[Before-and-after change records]

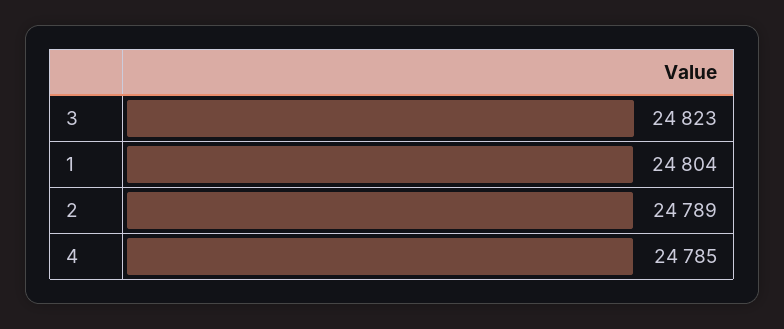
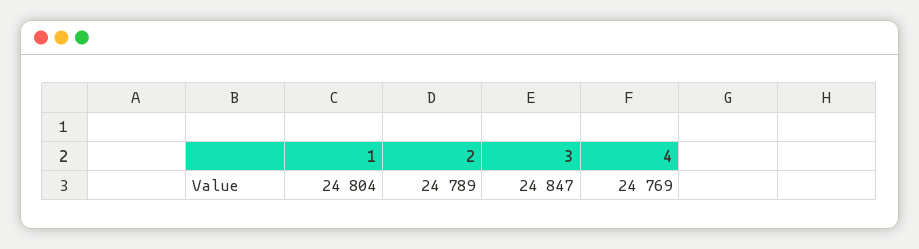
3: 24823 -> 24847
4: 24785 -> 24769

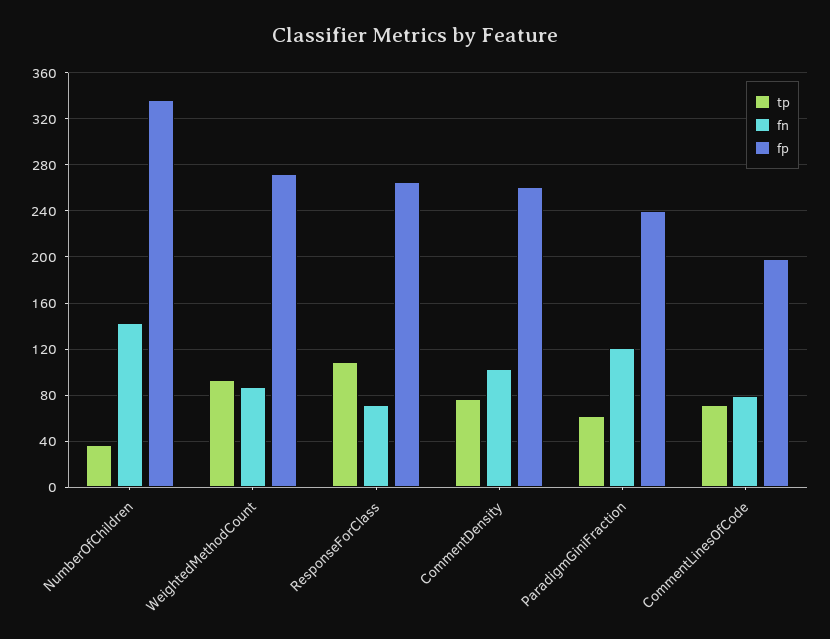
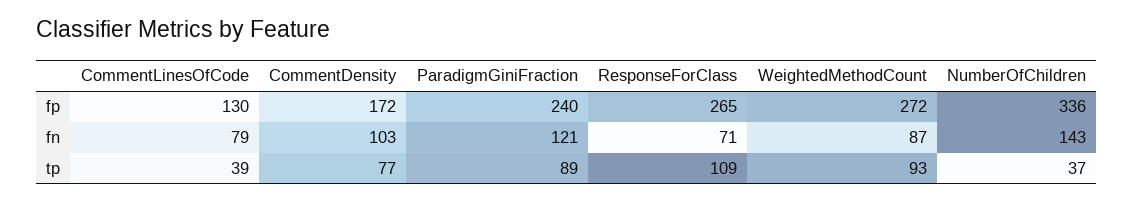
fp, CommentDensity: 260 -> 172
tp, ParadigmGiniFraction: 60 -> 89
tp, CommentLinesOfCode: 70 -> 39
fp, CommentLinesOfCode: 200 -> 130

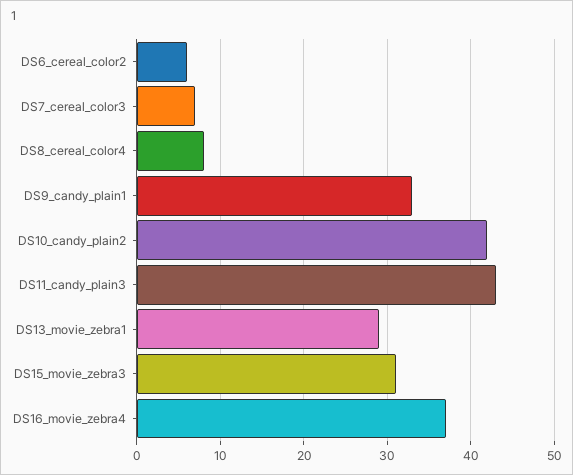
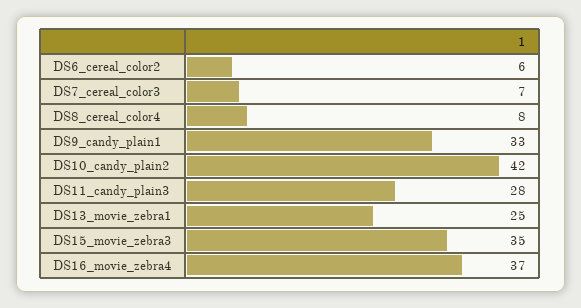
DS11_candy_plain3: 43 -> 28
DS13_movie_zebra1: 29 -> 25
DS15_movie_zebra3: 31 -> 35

◆ Task item ◆
Collect each line above holding the string "CommentLinesOfCode".

◆ Response box ◆
tp, CommentLinesOfCode: 70 -> 39
fp, CommentLinesOfCode: 200 -> 130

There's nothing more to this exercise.